EROS EX MACHINA, или НА СТРАШНЫХ ПУТЯХ СООБЩЕНИЯ
(Андрей Платонов и Эмиль Золя)

 

 Тема «Платонов и Золя» затронута здесь не впервые: литературоведами исследовались, например, взаимосвязи повести «Котлован» и утопического романа Золя «Труд»1. Сближение имен этих двух писателей может показаться неожиданным, однако обращение к конкретным текстам, в первую очередь к материалу романа «Человек-зверь» («La bête humaine», 1890), убеждает если не в прямом влиянии Золя на Платонова, то по крайней мере в наличии очень существенных и многозначительных «перекличек» между ними. Когда мы читаем у Золя, как при крушении паровоза, который носил имя «Лизон» и «обладал редкими качествами хорошей жены»2, кочегар Пекё, глядя на раненого машиниста Жака Лантье, думает, что «их жизнь втроем окончилась» (подразумевая в виду в качестве «третьего» именно паровоз), – невольно вспоминается герой платоновского рассказа «Старый механик», чья семья «состояла из него самого, его жены и паровоза серии “Э”, на котором работал Петр Савельич»3. Показательны и примеры из романа «Чевенгур», где о машинисте-наставнике говорится: «Он так больно и ревниво любил паровозы, что с ужасом глядел, когда они едут. <... Он считал, что людей много, машин мало; люди – живые и сами за себя постоят, а машина нежное, беззащитное, ломкое существо: чтоб на ней ездить исправно, нужно сначала жену бросить»; о нерадивом помощнике машинист-наставник отзывается так: «Он тут с паровозом как с бабой обращается, как со шлюхой с какой!» Однозначные ассоциации вызывает сцена из романа Золя, когда путевой обходчик Мизар непосредственно после смерти жены «прежде всего <... спокойно отрезал себе кусок хлеба, так как ощущал сильный голод. Бесконечно-долгая агония умирающей не дала ему возможности пообедать»; читавший Платонова вспомнит здесь первые строки платоновского «Сокровенного человека»: «Фома Пухов не одарен чувствительностью: он на гробе жены вареную колбасу резал, проголодавшись вследствие отсутствия хозяйки».

Предположение, что данный роман Золя был известен Платонову, косвенно подтверждается тем, что в рассказе «Усомнившийся Макар» некие персонажи именуются «люди-звери». Трудно однозначно определить, кого именно характеризует так писатель (не исключено, что имеются в виду существа, действительно находящиеся на промежуточной стадии между человеком и животным4), однако следует отметить, что подобное словосочетание, как бы прямо отсылающее к роману Золя, появилось в платоновском тексте в 1929 г.: как раз за год до этого «Человек-зверь» после длительного перерыва был переиздан и мог оказаться в кругу чтения Платонова; кроме того, в 1927 г. в СССР достаточно широко отмечалось 25-летие со дня смерти Золя. Примечательно, что словосочетание «люди-звери» в «Усомнившемся Макаре» возникает в «криминальном» контексте – при описании обитателей отделения милиции (наряду с «грабителями», «бездомными» и «неизвестными несчастными»): в этом также просматривается ассоциативная связь с Золя, поскольку «Человек-зверь» – роман уголовный.

● ● ● ● ● ● ●

- Задание: Допишите статью о Платонове и Золя, начиная сразу после её последней фразы. Строки дальше — отдельный материал, к статье о Платонове и Золя они не относятся.

Сохранённые записи:
● ● ● ● ● ● ●

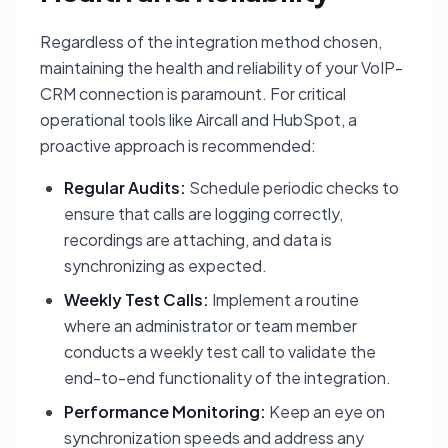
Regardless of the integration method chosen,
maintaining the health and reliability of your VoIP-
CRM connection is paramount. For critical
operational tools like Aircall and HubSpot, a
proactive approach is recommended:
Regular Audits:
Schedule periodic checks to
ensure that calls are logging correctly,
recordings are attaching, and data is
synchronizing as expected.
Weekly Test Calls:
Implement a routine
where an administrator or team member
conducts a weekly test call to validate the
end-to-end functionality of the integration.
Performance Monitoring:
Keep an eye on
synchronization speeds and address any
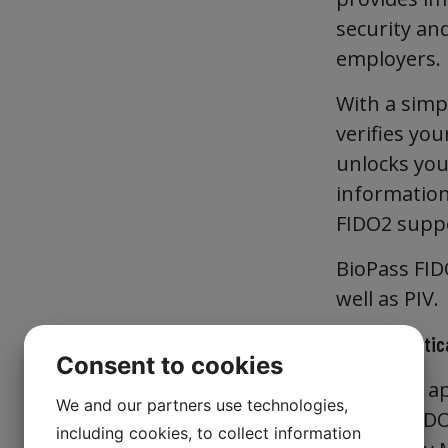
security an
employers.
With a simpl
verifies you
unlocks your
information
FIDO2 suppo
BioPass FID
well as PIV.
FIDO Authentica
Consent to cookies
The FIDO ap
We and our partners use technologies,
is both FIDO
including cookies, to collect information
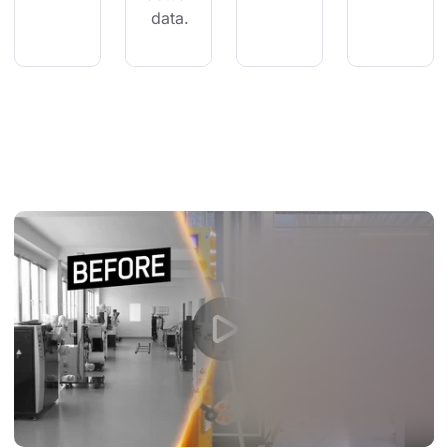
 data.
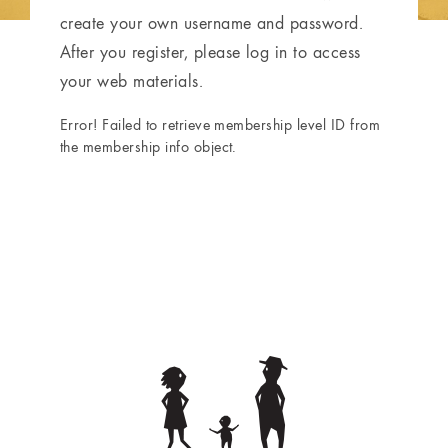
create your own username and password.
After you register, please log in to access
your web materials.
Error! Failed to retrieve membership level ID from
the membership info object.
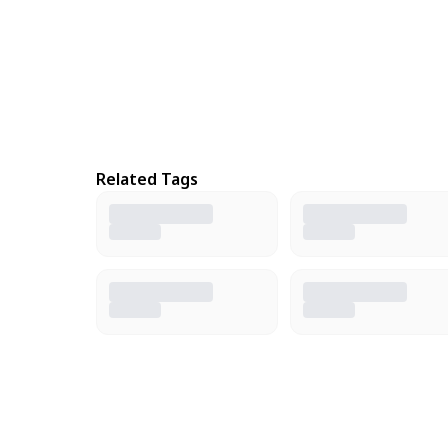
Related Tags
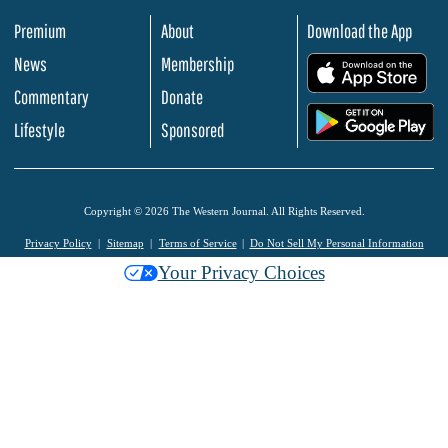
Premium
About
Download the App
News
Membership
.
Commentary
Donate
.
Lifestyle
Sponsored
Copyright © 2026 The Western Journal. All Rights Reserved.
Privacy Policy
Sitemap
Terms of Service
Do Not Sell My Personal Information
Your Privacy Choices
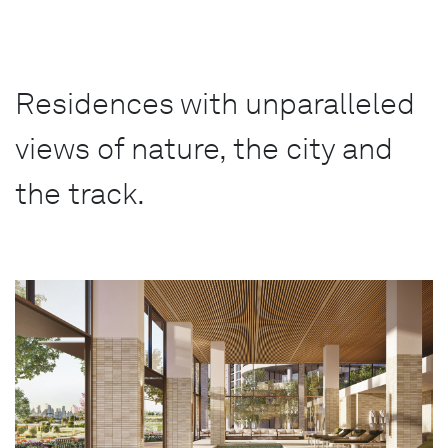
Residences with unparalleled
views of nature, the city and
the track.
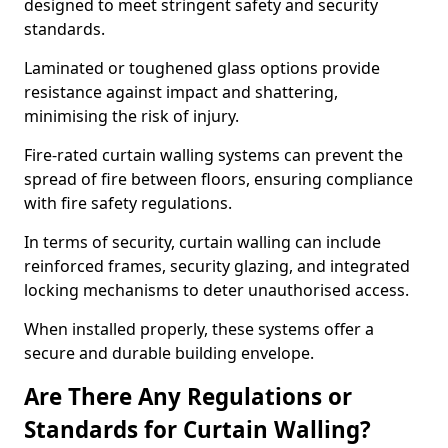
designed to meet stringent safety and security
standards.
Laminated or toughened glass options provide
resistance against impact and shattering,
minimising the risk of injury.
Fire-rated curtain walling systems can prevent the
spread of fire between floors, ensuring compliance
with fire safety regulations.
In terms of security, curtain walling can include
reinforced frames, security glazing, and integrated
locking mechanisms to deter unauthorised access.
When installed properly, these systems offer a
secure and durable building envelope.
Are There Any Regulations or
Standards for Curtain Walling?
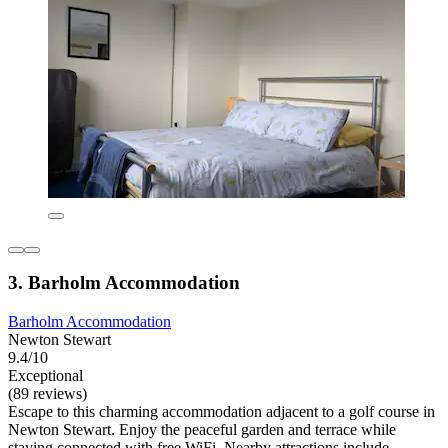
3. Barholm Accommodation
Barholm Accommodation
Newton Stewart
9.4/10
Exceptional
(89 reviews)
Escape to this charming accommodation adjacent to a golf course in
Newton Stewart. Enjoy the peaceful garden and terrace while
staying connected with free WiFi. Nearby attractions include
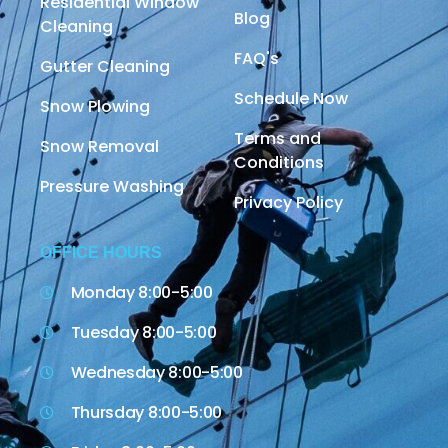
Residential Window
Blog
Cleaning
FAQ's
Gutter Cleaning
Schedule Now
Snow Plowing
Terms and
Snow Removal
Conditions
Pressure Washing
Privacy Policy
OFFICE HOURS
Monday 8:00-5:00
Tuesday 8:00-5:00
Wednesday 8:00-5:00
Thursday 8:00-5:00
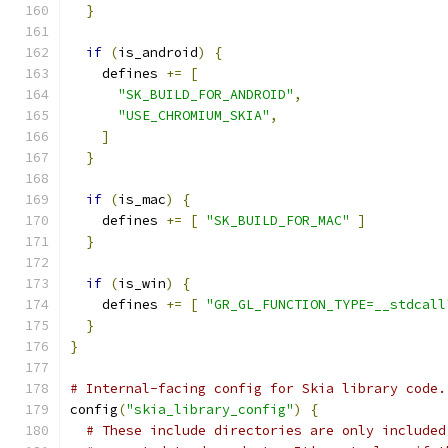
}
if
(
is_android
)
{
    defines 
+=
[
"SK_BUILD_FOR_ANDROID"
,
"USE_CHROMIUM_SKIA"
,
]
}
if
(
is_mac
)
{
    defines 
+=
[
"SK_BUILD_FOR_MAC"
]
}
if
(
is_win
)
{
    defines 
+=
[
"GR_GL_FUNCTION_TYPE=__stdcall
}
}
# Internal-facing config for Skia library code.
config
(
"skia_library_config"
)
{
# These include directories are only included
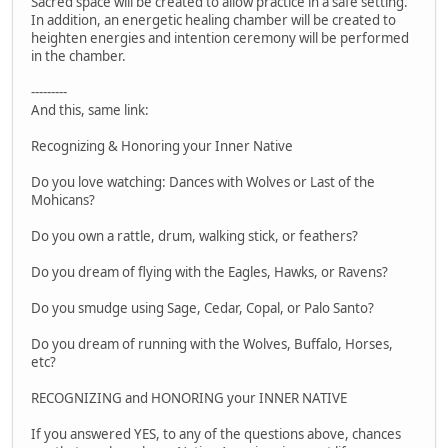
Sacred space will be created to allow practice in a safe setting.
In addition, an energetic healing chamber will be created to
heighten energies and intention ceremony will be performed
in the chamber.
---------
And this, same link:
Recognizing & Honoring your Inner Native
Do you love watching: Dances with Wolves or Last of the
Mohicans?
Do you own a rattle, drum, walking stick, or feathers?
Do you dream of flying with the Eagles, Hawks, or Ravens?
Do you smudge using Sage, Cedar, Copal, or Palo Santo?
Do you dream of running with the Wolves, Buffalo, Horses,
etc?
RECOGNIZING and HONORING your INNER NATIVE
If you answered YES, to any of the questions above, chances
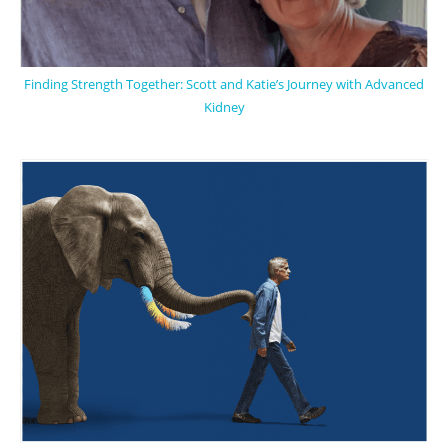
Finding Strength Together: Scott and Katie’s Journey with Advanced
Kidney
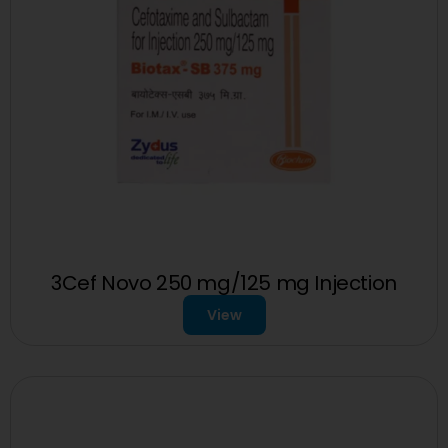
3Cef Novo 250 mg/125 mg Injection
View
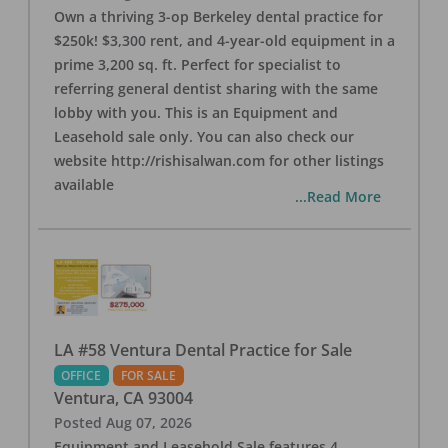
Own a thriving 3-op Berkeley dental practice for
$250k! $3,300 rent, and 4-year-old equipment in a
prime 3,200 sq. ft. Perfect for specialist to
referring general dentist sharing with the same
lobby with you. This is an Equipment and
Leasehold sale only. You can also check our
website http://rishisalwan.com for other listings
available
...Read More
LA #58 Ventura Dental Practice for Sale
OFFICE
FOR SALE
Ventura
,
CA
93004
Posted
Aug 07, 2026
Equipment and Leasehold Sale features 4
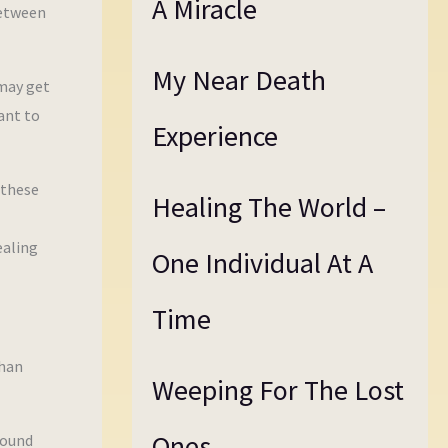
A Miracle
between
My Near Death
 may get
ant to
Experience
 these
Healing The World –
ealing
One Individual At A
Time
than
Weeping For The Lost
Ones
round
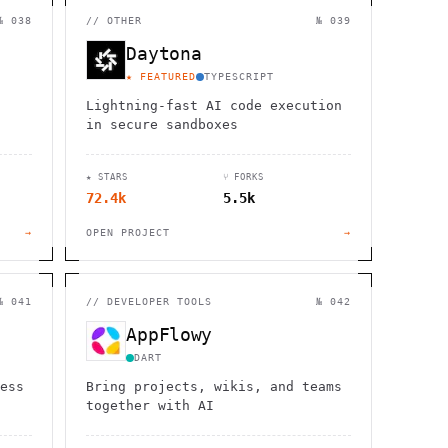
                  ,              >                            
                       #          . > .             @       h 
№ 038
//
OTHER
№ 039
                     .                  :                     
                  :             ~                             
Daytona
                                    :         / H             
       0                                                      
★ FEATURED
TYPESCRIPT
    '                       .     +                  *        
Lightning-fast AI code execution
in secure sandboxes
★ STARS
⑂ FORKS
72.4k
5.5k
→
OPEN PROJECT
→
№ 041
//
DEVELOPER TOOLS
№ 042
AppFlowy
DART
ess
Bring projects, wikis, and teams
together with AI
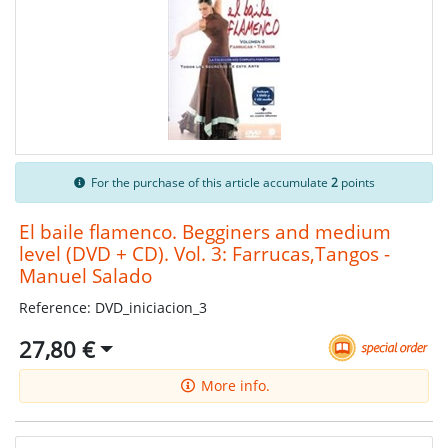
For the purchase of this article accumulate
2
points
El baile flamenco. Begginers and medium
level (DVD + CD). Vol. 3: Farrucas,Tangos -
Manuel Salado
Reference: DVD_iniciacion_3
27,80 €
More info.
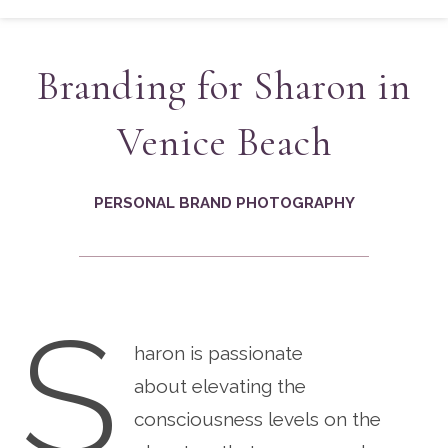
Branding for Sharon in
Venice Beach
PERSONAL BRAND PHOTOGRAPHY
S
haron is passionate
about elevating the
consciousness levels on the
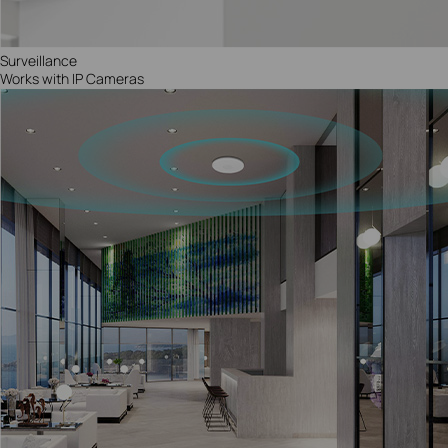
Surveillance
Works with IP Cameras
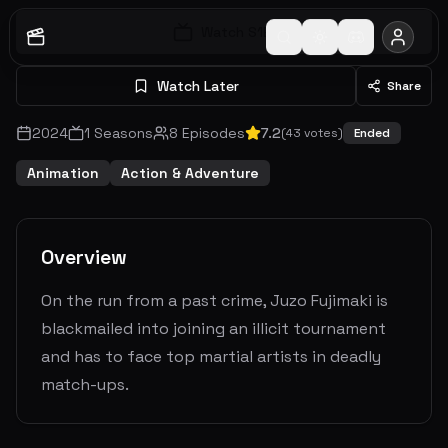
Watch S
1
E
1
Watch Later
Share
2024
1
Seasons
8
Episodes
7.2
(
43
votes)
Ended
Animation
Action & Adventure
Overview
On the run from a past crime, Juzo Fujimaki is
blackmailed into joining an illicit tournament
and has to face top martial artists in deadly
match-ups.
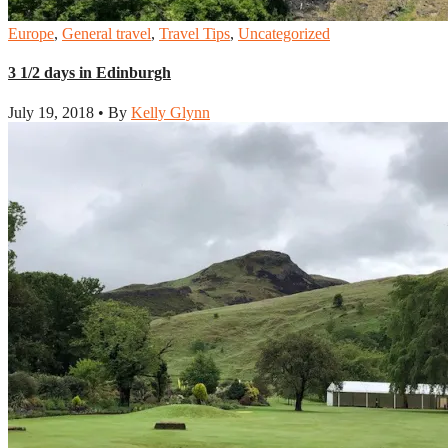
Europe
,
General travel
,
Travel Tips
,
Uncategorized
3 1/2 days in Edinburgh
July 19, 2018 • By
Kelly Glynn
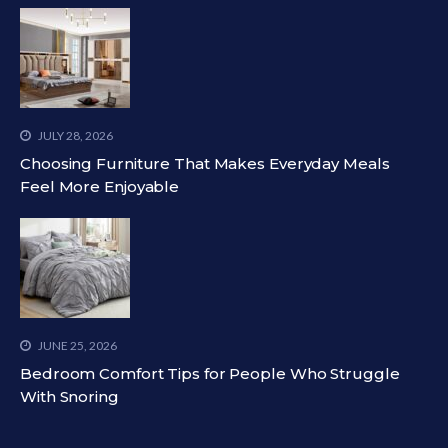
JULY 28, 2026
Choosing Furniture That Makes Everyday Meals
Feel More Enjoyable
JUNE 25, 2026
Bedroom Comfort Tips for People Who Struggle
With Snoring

● ● ● ● ● ● ●

- Результат:
Даже если мысль о непосредственном влиянии кажется не вполне обоснованной, очевидным все же остается сходство мотивов и деталей в произведениях двух авторов. В стилевом отношении они весьма различны; впрочем, нужно отметить, что роман Золя, хотя и принадлежит перу мэтра натурализма, является одним из его поздних произведений: здесь «классический» натурализм обнаруживает тенденции к известной эволюции. Во всяком случае, «Человек-зверь» отнюдь не отличается плоской «фотографичностью»; можно сказать, что Золя вывел ряд образов на уровень явных символов и тем самым (не единственный раз в своем творчестве) «превзошел» доктрину натурализма. Забота о предельном жизнеподобии не мешает появлению явно «недостоверных» деталей, местами вызывающих, говоря современным языком, сюрреалистический эффект. То, что у Золя воспринимается как «предвосхищение» платоновской манеры, есть в первую очередь нарушение границ между прямыми и переносными значениями, «реализация» отдельных метафор на общем жизнеподобном фоне (конечно, у Платонова эти черты выразятся гораздо резче). Что касается сюжетного сходства, внимание привлекает прежде всего своеобразная интерпретация «машинной», а конкретно – «паровозной» темы у Золя.

Вспомним, что и в русской литературе рубежа веков утвердился образ машины как полумистического чудовища, противостоящего органическому, гуманному началу; хрестоматийные примеры – «Молох» А. Куприна, «Мать» М. Горького, блоковская «Фабрика», «Господин из Сан-Франциско» И. Бунина, есенинский «Сорокоуст». Но на этом фоне роман «Человек-зверь» выглядит куда более «радикальным»; и паровоз здесь – одно из главных действующих лиц, причем слово «лицо» может быть употреблено буквально, а не метафорически.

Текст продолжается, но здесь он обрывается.